Burwegs Bürgermeister Matthias Wolff wunderte sich, wie ohne Beteiligung der betroffenen Gemeinden neue Varianten entstehen konnten. Und Himmelpfortens Ortsvorsteher Bernd Reimers glaubt, dass der Netzbetreiber bewusst Informationen zurückhalte. Heftig kritisiert wurde, dass Tennet schon im Jahr 2015 mit konkreteren Plänen in die nächste Planungsphase einsteigen will. "Obwohl Bürger in der Region noch nicht informiert und befragt wurden", so Heino Baumgarten, SPD-Fraktions-Vorsitzender aus Drochtersen.

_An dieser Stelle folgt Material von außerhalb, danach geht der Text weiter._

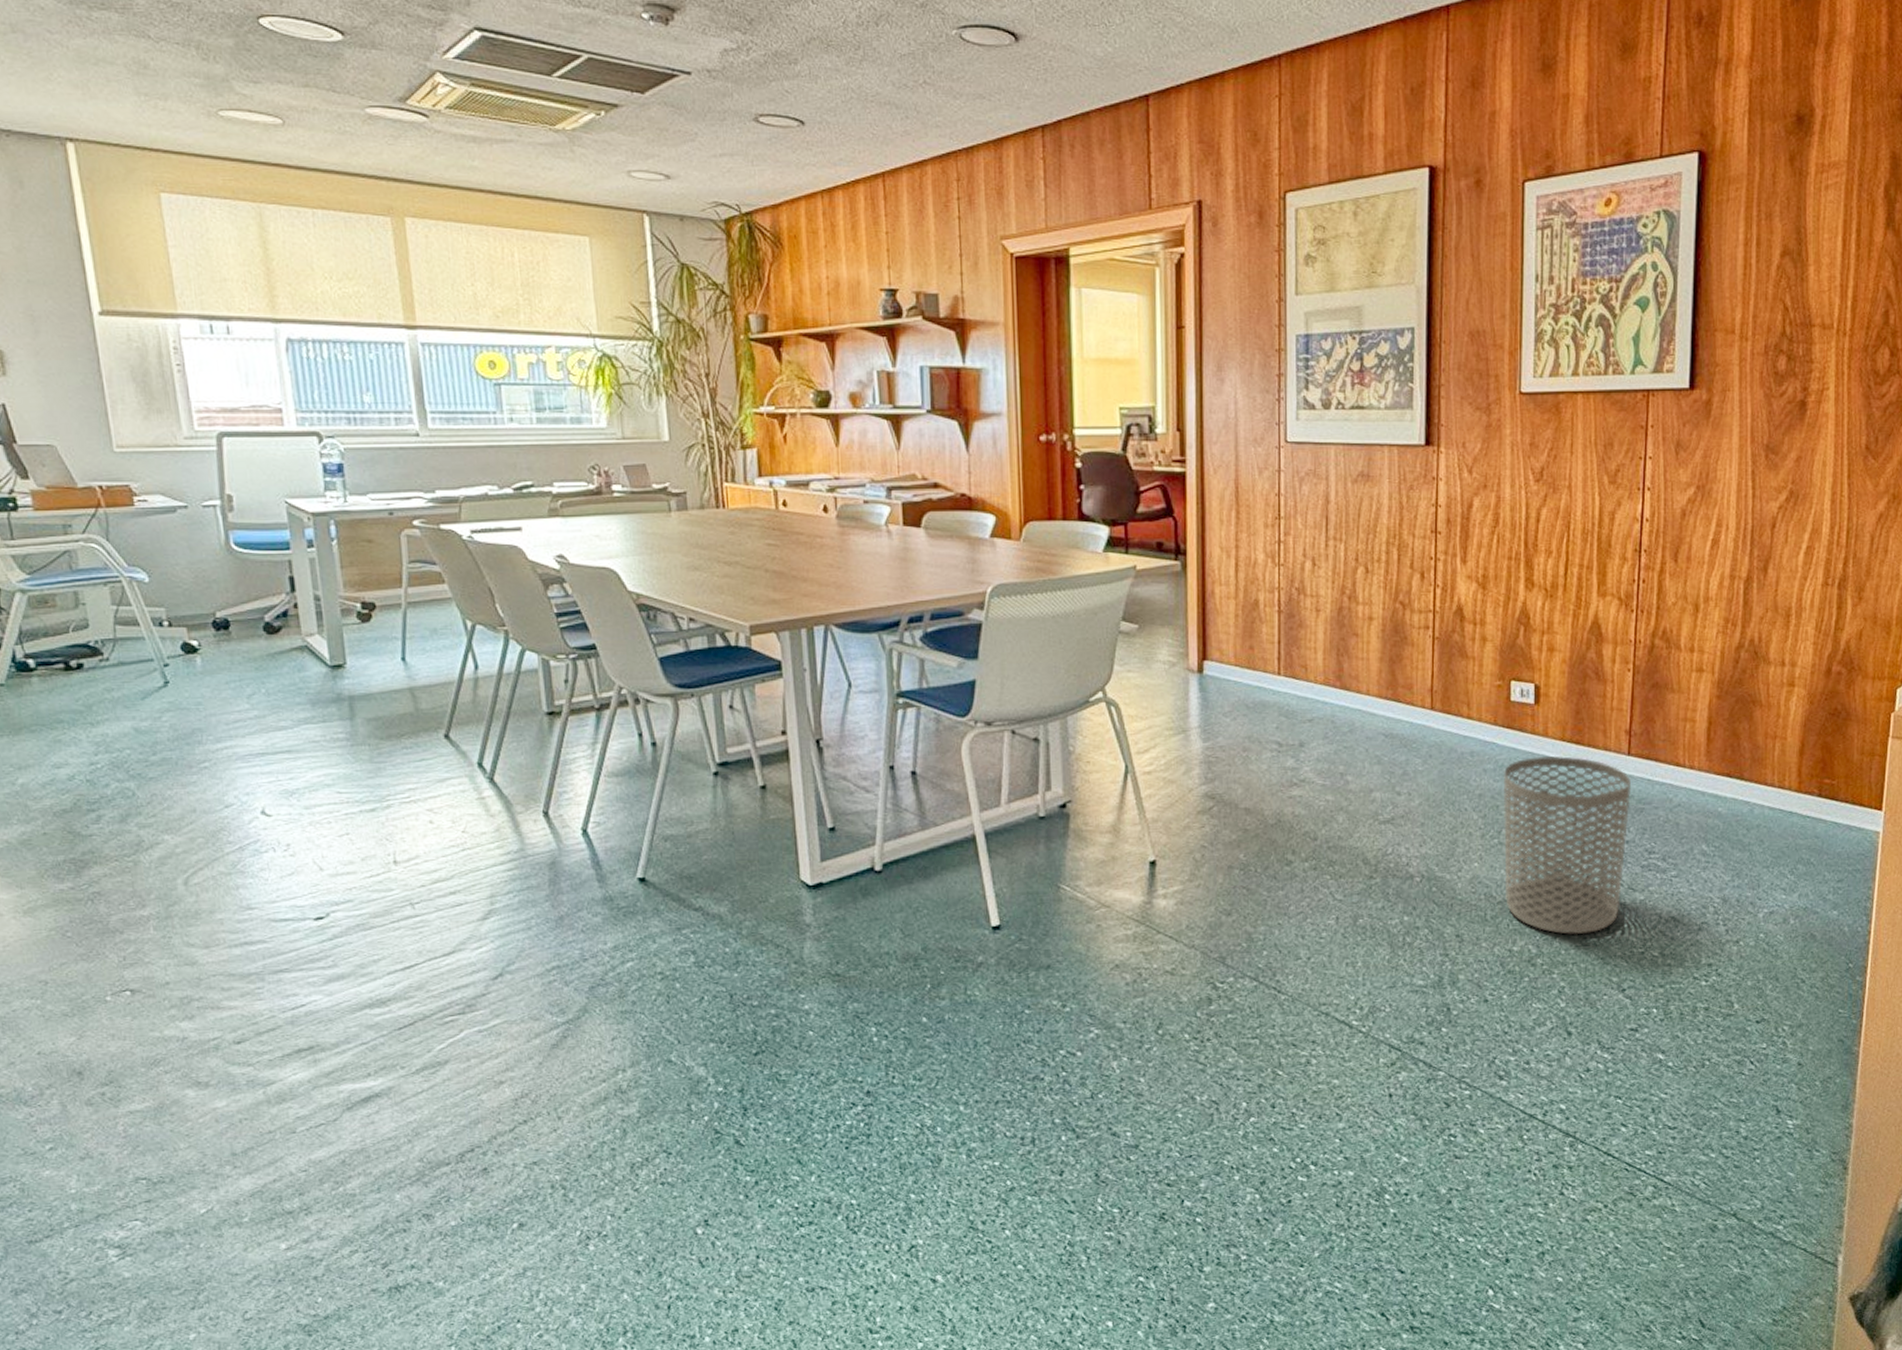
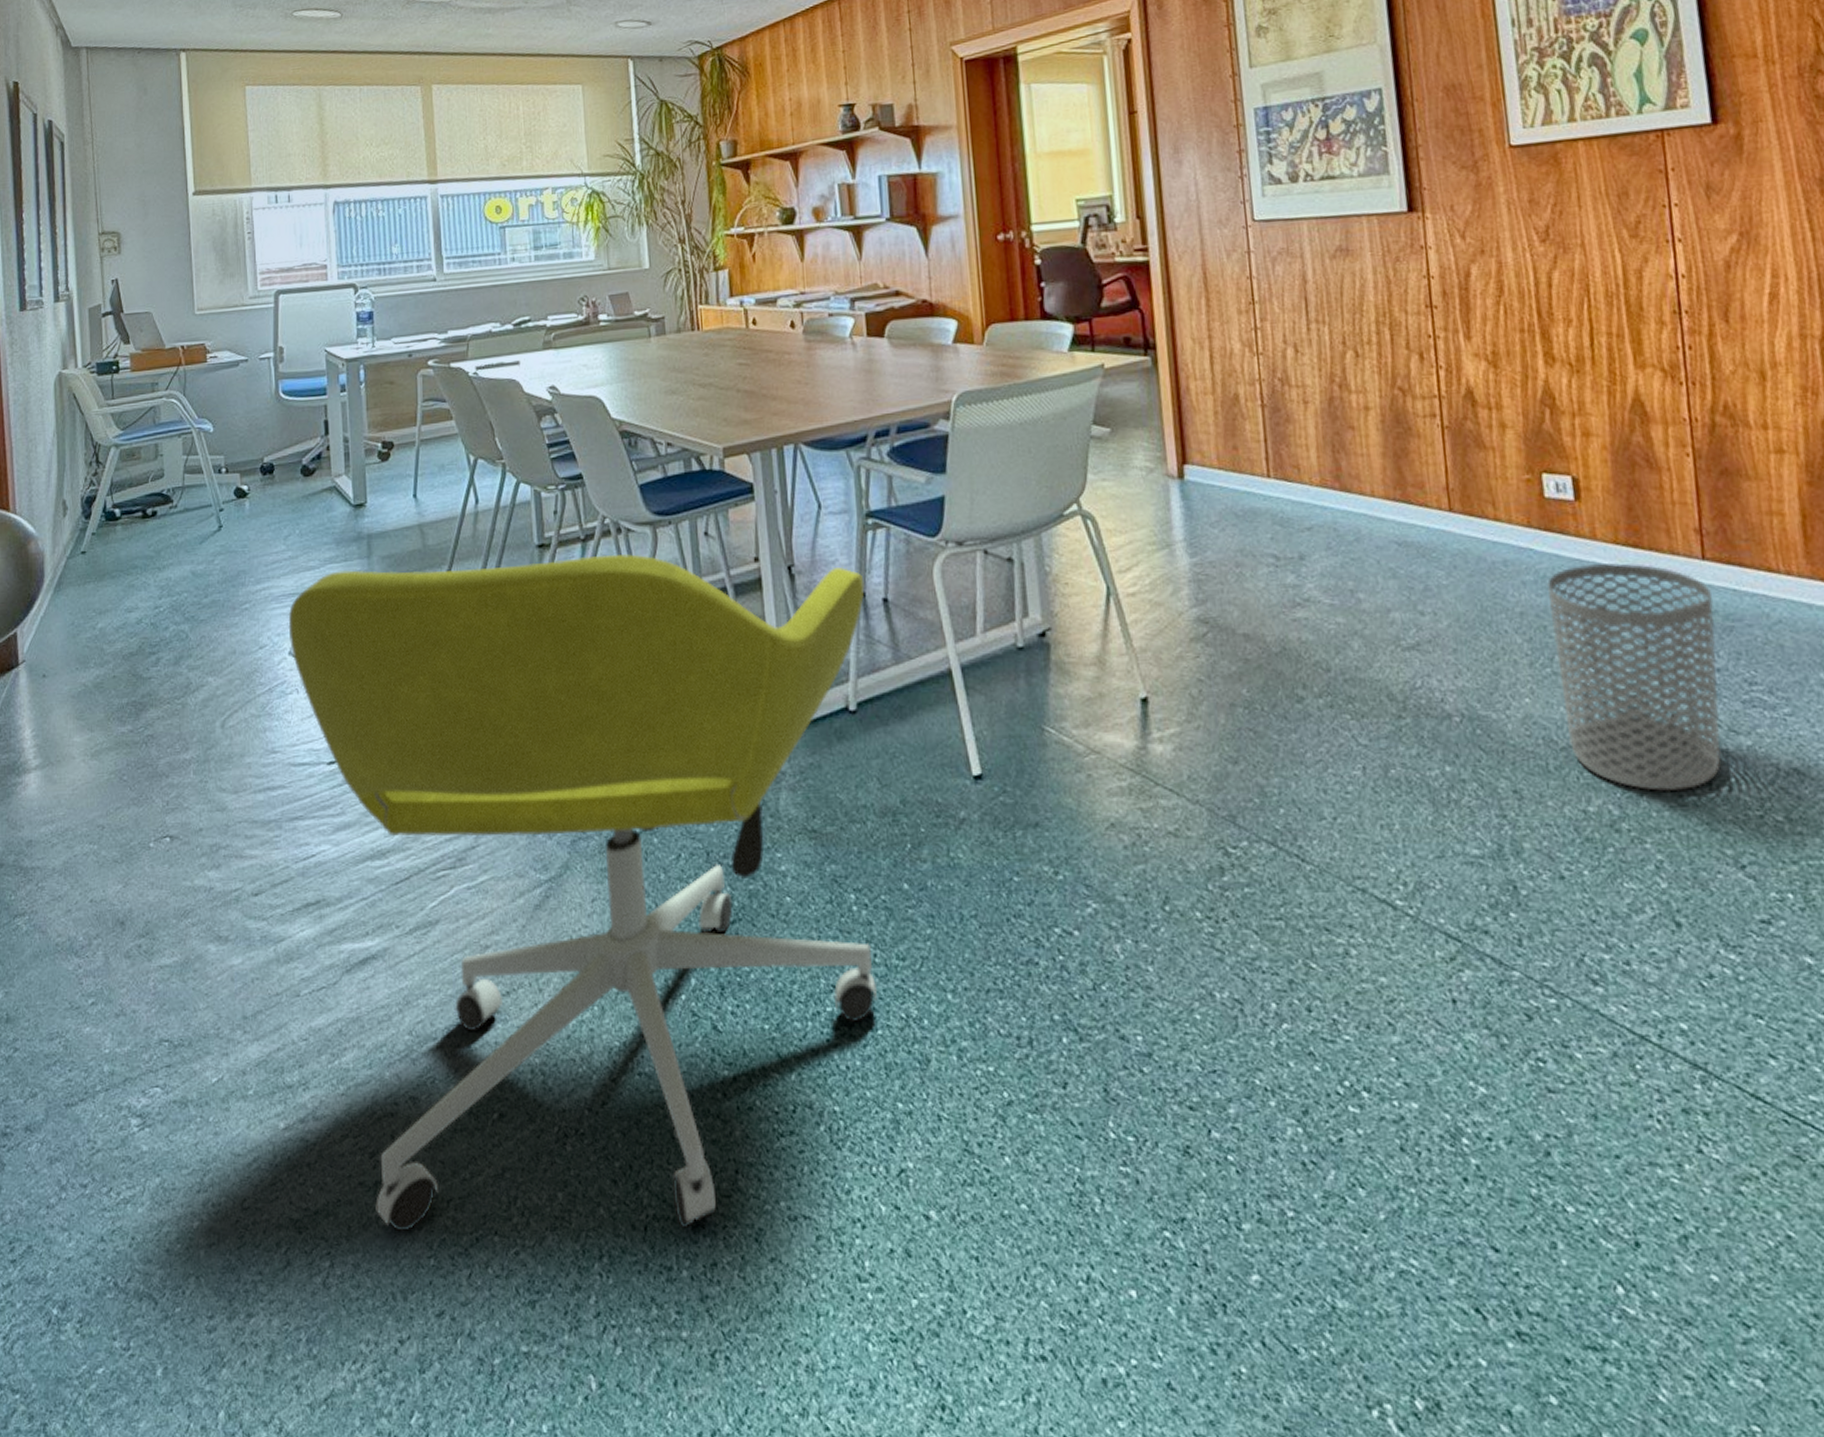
office chair: none [257,723,895,1328] -> present [288,553,878,1232]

Im Jahr 2022 müsse die Leitung stehen, betonte Martin Groll. Baubeginn sei im Jahr 2018 oder 2019. Tennet beabsichtigt, 20 Prozent der Leitungen in der Erde zu verlegen. Der Konzern-Vertreter nahm die Kritik an, entschuldigte sich dafür, dass das Projekt hier nicht früher vorgestellt wurde. Er machte aber deutlich, dass es sich nur um Entwürfe handele.

Nun soll alles besser werden: Geplant ist ein Bürger-Informationsabend am Freitag, 19. Dezember, 18 Uhr, in der Eulsethe-Halle in Himmelpforten.